Ainsi, les travailleurs devront recevoir « des équipements de protection personnelle appropriés qu’ils doivent porter, qui sont manipulés de manière appropriée et, en ce qui concerne notamment l’équipement respiratoire, ajusté individuellement, y compris au moyen d’essais d’ajustement, conformément à la directive 89/656/CEE du Conseil » (article 1.10).
En France, un arrêté du 7 mars 2013 relatif au choix, à l'entretien et à la vérification des équipements de protection individuelle utilisés lors d'opérations comportant un risque d'exposition à l'amiante répond déjà à l’ensemble des exigences européennes.
Des exigences minimales de formation des travailleurs exposés à l’amiante seront désormais imposées à l’annexe I bis de la directive 2009/148/CE. Ces exigences concernent le contenu, la durée et la fréquence de cette formation obligatoire (article 1.12).
Cette formation adaptée aux tâches des travailleurs concernés devra être assurée par un formateur qualifié.
En France, l’employeur doit assurer une formation adaptée aux activités et aux procédés mis en œuvre à tous les salariés susceptibles d’intervenir sur des matériaux amiantés, préalablement à leur première intervention. Les modalités de la formation des travailleurs exposés à l’amiante sont définies par un arrêté du 23 février 2012.

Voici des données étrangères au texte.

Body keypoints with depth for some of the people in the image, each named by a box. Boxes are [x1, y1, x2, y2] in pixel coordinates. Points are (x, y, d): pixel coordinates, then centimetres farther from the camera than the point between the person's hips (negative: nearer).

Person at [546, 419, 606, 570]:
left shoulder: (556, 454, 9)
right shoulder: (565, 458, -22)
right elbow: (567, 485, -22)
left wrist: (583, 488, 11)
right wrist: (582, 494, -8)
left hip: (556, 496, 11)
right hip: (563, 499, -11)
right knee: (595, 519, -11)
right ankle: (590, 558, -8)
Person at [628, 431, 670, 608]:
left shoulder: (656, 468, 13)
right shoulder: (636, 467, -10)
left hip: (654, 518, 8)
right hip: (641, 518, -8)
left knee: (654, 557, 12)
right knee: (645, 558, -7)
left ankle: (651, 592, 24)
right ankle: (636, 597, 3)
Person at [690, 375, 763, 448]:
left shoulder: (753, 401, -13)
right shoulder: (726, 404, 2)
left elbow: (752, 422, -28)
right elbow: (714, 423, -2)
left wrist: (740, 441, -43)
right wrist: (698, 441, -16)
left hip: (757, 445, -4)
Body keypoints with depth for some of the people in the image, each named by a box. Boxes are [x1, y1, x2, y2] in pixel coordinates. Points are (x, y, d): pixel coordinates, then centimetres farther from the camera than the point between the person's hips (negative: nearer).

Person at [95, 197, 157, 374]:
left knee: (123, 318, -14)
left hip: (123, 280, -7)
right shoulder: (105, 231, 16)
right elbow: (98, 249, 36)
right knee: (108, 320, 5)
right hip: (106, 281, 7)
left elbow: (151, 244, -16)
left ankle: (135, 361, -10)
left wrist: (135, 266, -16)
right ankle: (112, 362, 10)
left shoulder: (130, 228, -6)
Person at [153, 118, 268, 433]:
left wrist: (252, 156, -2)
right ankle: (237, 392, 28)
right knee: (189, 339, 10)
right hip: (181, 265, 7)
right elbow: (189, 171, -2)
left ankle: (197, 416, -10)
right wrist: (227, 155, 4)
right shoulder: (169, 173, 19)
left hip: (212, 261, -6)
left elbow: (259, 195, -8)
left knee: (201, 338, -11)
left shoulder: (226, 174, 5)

Les États devront tenir un registre de tous les cas de maladies professionnelles liées à l'amiante diagnostiquées médicalement, et non plus seulement des cas reconnus d’asbestose et de mésothéliome (article 1.17). À ce titre, la directive complète la liste des affections que peut provoquer une exposition aux fibres d’amiante en y ajoutant le cancer du larynx, le cancer des ovaires, et les affections de la plèvre non malignes (article 1.19).

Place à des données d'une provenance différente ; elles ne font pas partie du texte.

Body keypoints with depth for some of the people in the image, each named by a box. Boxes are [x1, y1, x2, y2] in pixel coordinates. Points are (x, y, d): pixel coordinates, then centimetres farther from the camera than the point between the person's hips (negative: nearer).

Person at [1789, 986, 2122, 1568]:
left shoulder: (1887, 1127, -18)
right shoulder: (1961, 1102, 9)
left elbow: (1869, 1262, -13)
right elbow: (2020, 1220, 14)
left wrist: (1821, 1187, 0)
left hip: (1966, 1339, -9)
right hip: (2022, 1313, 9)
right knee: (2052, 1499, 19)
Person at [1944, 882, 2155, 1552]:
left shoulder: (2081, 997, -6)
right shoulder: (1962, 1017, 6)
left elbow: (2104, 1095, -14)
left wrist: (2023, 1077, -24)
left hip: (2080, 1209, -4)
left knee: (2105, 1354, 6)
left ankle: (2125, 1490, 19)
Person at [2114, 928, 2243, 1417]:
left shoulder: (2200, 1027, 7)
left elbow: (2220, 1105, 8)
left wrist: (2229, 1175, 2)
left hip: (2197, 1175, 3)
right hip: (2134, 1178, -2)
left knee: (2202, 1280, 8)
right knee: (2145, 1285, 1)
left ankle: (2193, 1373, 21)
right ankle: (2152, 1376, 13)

À noter, en France, les affections professionnelles liées à l’inhalation de poussières d’amiante font l’objet des tableaux des maladies professionnelles n°30, 30 bis et 30 ter. Ce dernier tableau, récemment créé par le décret n°2023-946 du 14 octobre 2023 reconnaît comme maladies professionnelles les cancers du larynx et de l’ovaire provoqués par l'inhalation de poussières d'amiante.

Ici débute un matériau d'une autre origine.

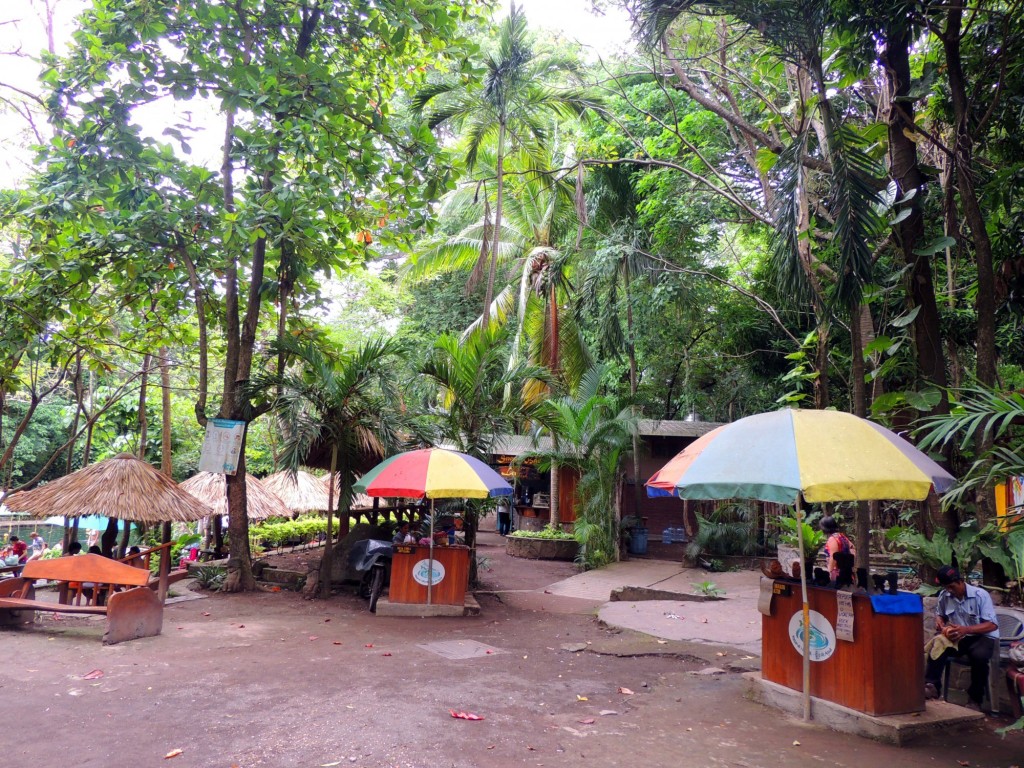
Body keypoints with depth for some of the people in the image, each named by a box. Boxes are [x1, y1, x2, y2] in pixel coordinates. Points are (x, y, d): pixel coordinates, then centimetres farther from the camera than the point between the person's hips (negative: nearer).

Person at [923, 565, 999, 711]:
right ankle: (932, 686, -29)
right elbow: (939, 614, 19)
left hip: (982, 637, -3)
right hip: (957, 638, 3)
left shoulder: (980, 595, -11)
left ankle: (975, 699, -17)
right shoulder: (944, 596, 2)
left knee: (979, 655, -36)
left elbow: (992, 625, -14)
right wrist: (940, 623, -7)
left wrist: (966, 630, -28)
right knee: (939, 644, -29)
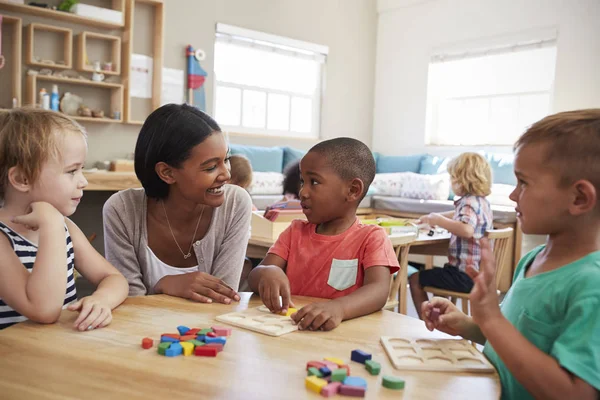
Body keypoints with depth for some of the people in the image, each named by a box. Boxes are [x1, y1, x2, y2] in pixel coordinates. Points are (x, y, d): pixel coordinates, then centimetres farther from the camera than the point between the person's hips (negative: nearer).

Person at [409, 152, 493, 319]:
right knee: (435, 272, 33)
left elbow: (467, 230, -40)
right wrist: (434, 217, 28)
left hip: (465, 275, -10)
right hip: (478, 272, 10)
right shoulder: (482, 201, 11)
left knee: (415, 279, 0)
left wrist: (439, 221, -27)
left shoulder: (469, 202, -19)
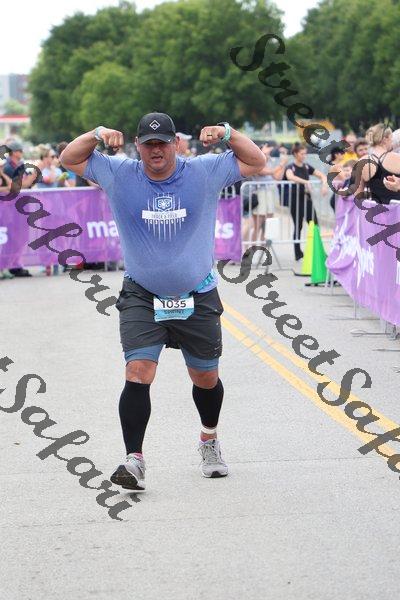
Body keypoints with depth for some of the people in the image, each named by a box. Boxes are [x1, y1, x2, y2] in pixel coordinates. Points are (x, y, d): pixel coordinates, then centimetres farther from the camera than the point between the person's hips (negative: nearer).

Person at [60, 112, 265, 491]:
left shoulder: (204, 172, -3)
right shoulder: (119, 175, -3)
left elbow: (255, 163, 4)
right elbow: (69, 160, 6)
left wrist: (227, 133, -11)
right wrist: (97, 135, -11)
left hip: (198, 298, 1)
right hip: (141, 297, -1)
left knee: (205, 378, 13)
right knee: (137, 373, -18)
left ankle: (209, 441, 41)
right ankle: (134, 460, -19)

L'Union européenne (UE) s’est engagée dans une vaste campagne de rénovation des bâtiments d’ici à 2030 dans le cadre du Pacte vert pour l’UE (Green Deal) afin d’améliorer l’efficacité énergétique et d’assurer une transition vers une énergie propre. Bien que, depuis 2005, l'amiante soit interdit sous toutes ses formes dans l'Union européenne (UE), on en trouve encore dans les bâtiments les plus anciens. L’exposition à l’amiante des travailleurs risque donc d’augmenter dans tous les pays de l’UE à mesure que la mise en œuvre du Green Deal progresse.